(Items listed in a dataset)

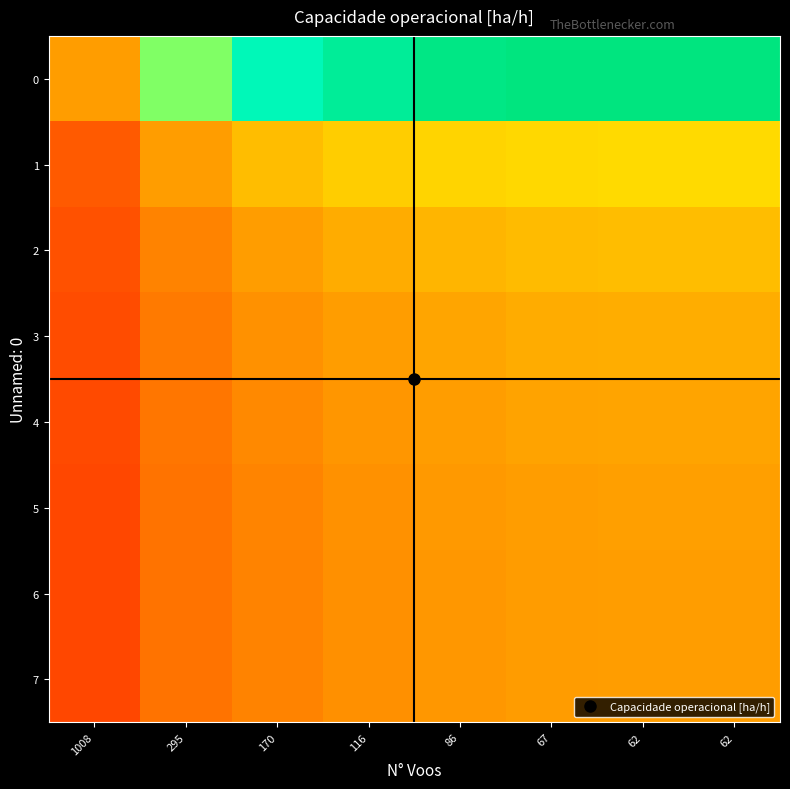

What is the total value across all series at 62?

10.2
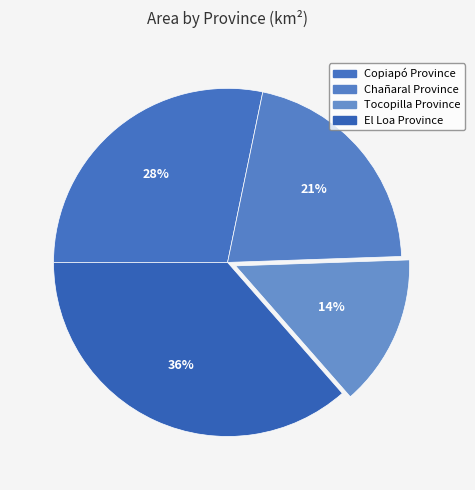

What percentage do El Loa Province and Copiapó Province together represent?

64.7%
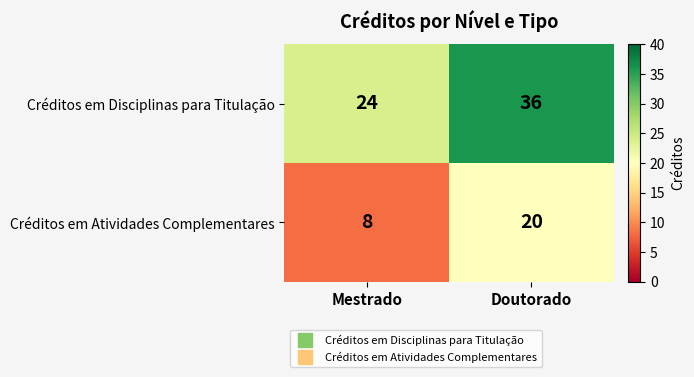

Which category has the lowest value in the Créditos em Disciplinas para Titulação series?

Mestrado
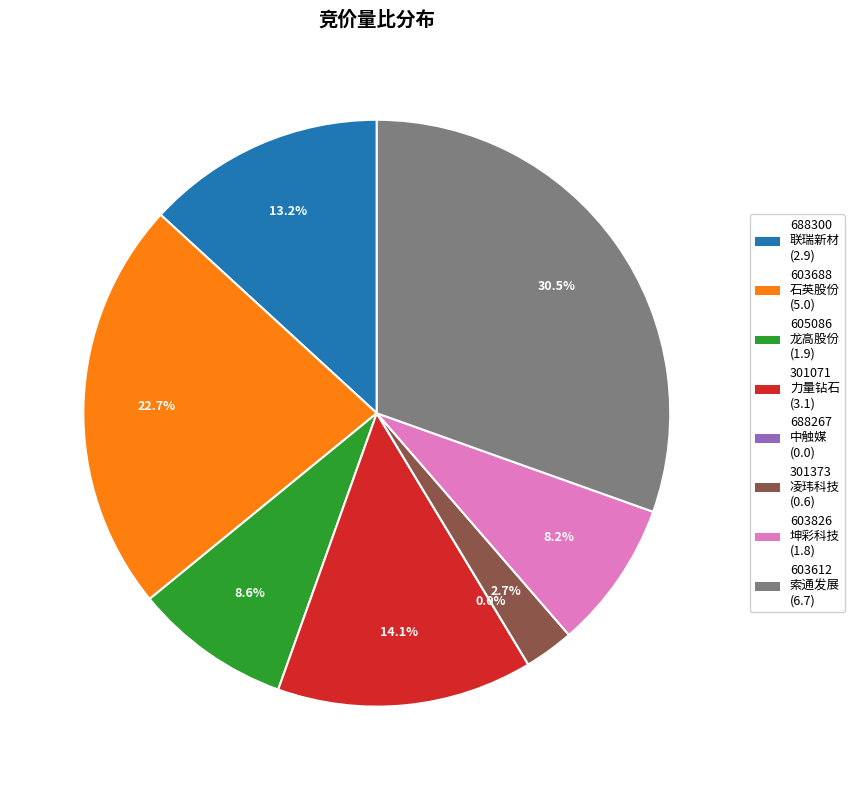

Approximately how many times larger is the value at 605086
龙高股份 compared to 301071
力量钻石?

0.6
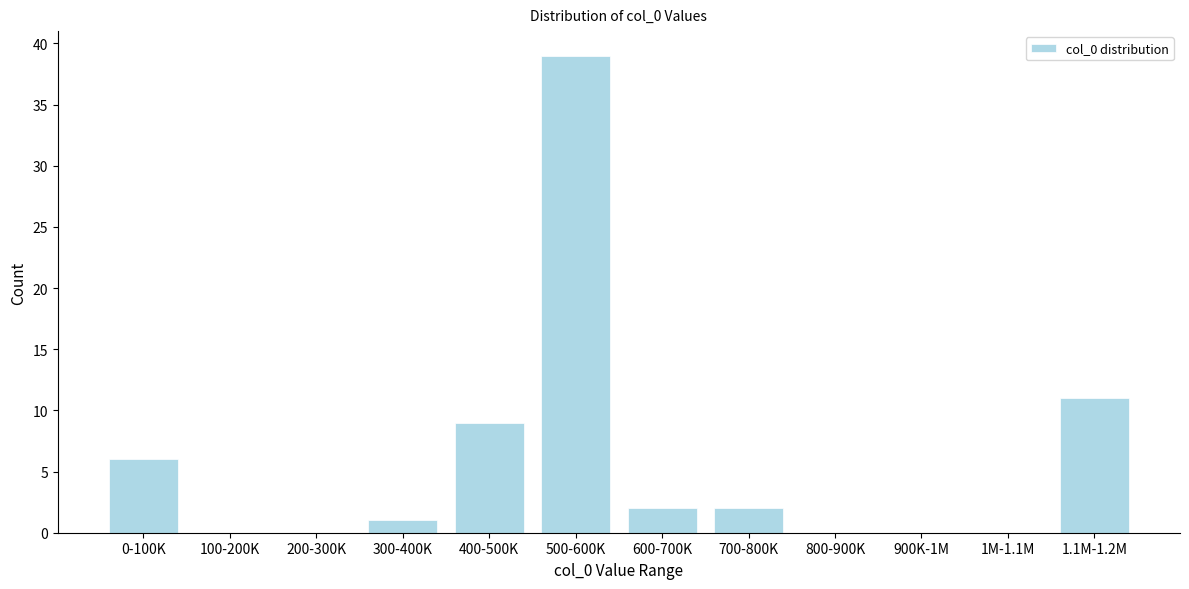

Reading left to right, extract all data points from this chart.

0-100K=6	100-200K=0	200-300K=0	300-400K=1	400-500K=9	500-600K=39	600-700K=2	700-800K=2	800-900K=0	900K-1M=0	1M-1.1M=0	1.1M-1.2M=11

## ABOUT THIS TASK
Reproduce the material above as a numbered list, one line per entry, leaving out blank lines and the pictures.

## FINISHED TASK
1. What is the total value across all series at 62?
2. 10.2
3. What percentage do El Loa Province and Copiapó Province together represent?
4. 64.7%
5. Which category has the lowest value in the Créditos em Disciplinas para Titulação series?
6. Mestrado
7. Approximately how many times larger is the value at 605086
8. 龙高股份 compared to 301071
9. 力量钻石?
10. 0.6
11. Reading left to right, extract all data points from this chart.
12. 0-100K=6	100-200K=0	200-300K=0	300-400K=1	400-500K=9	500-600K=39	600-700K=2	700-800K=2	800-900K=0	900K-1M=0	1M-1.1M=0	1.1M-1.2M=11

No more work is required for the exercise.